Nursing students at the Jersey College School of Nursing – Jacksonville will soon have a better understanding of maternal and child health issues in the community as part of a partnership between the Northeast Florida Healthy Start Coalition and the Jersey College.
A community-based curriculum, which is a required course for all nursing students at Jersey College, incorporates concepts related to social determinants of health, the life course perspective, collective impact, health equity, toxic stress, cultural competence and nursing leadership. The students’ clinical will be held at the Magnolia Project and the Magnolia Project OASIS, an AGAPE Community Health Center and facilitated by experienced maternal child health nurse educators.
Alex Tarabochia, a summer intern with the Coalition and 2014-15 National Health Corps Florida Americorps member who served at the Magnolia Project, laid out the foundation for the course. And with the help of Faye Johnson, executive director of the Coalition; Joy Burgess, associate dean of nursing at Jersey College and a Healthy Start Coalition Board member; and many other health care professionals, the curriculum grew into a 28-hour clinical practicum.
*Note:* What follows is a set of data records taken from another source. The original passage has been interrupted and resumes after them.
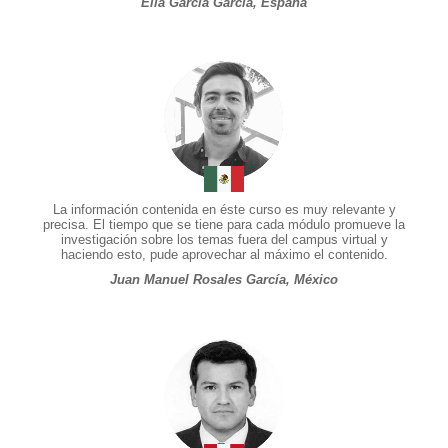
Elia García García, España
La información contenida en éste curso es muy relevante y
precisa. El tiempo que se tiene para cada módulo promueve la
investigación sobre los temas fuera del campus virtual y
haciendo esto, pude aprovechar al máximo el contenido.
Juan Manuel Rosales García, México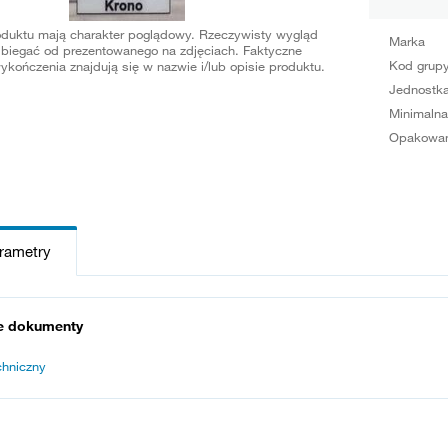
oduktu mają charakter poglądowy. Rzeczywisty wygląd
Marka
biegać od prezentowanego na zdjęciach. Faktyczne
Kod grup
ykończenia znajdują się w nazwie i/lub opisie produktu.
Jednostka
Minimalna
Opakowan
arametry
e dokumenty
chniczny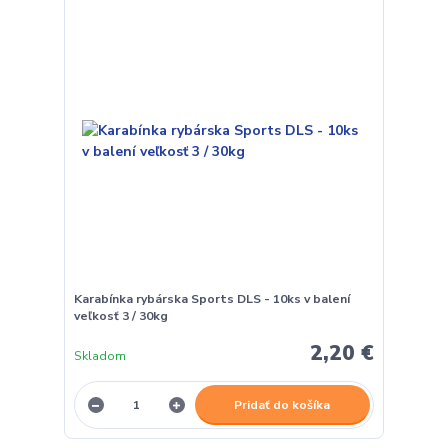
Karabínka rybárska Sports DLS - 10ks v balení
veľkosť 3 / 30kg
2,20 €
Skladom
Pridať do košíka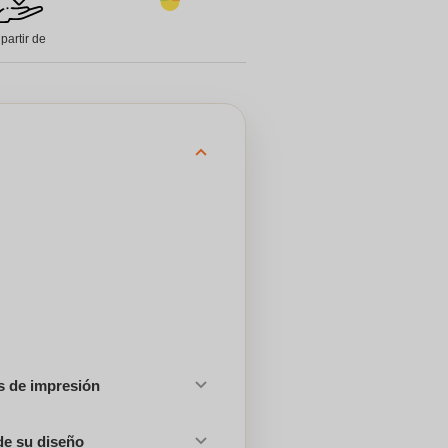
 partir de
es de impresión
de su diseño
“What’s interesting about this course is that the students can relate directly to what they will be learning,” Joy Burgess said. “Many of our nursing students were the girl in the scenario we will have them delve through, and I think that that is going to entice them to want to learn and pay attention.”
The course is broken up into four sections:
- Session I: Describes the life course perspective and the social determinants of health and applies those concepts to the practice of maternal child health nursing.
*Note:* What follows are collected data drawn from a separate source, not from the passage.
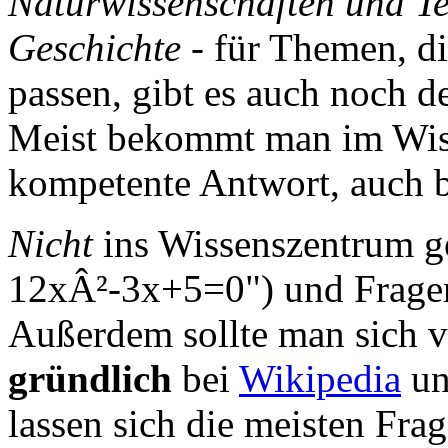
Naturwissenschaften und T
Geschichte
- für Themen, di
passen, gibt es auch noch 
Meist bekommt man im Wiss
kompetente Antwort, auch 
Nicht
ins Wissenszentrum g
12xÂ²-3x+5=0") und Fragen
Außerdem sollte man sich vo
gründlich
bei
Wikipedia
u
lassen sich die meisten Fra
- Session II: Describes the concepts of collective impact and nursing leadership and applies those concepts to a clinical scenario about a high-risk maternity client.
- Session III: Describes the concept of toxic stress and practices patient education skills. Students will also learn about safe sleep, breast feeding, mandated reporting and informed consent.
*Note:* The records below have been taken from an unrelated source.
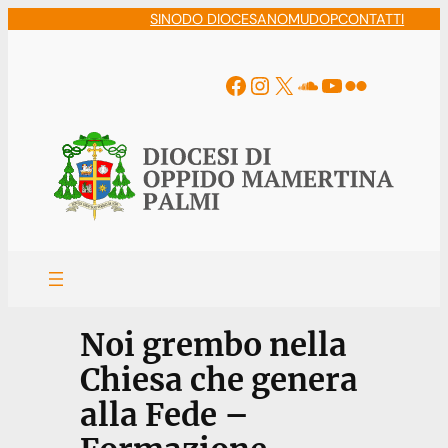
Vai
SINODO DIOCESANO
MUDOP
CONTATTI
al
contenuto
Facebook
Instagram
X
Soundcloud
YouTube
Flickr
Noi grembo nella
Chiesa che genera
alla Fede –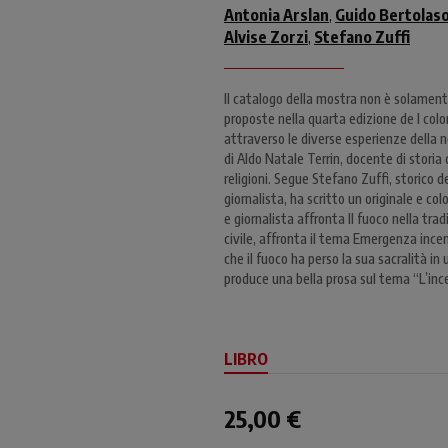
Antonia Arslan
Guido Bertolas
,
Alvise Zorzi
Stefano Zuffi
,
Il catalogo della mostra non è solamente
proposte nella quarta edizione de I col
attraverso le diverse esperienze della n
di Aldo Natale Terrin, docente di storia d
religioni. Segue Stefano Zuffi, storico del
giornalista, ha scritto un originale e col
e giornalista affronta Il fuoco nella tr
civile, affronta il tema Emergenza incen
che il fuoco ha perso la sua sacralità in
produce una bella prosa sul tema “L’ince
LIBRO
25,00 €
- Session IV: Allows the students to review the impact that racism, life course theory, social determinants of health and toxic stress have on racial disparities in birth outcomes and infant mortality in Northeast Florida.
After looking at the statistics of infant mortality and the factors that play a huge role in it, the administration at Jersey College quickly supported the collaboration and the new course.
“It is going to be a great experience for the students here and I cannot wait to see how they respond” Campus Administrator Maryanne Moore said.
“When Joy (Burgess) first talked me to about infant mortality, I said ‘no way!’ There was no way that many babies were dying in Duval County. But after meeting with Faye (Johnson) and many other players, I saw that it was a reality, and how important this course is going to be for our students.”
The eight-week course is set to pilot in November. The administration at Jersey College will evaluate the program by surveying the students at the end of the term. They will also compare previous NCLEX exams to see if the grades improved.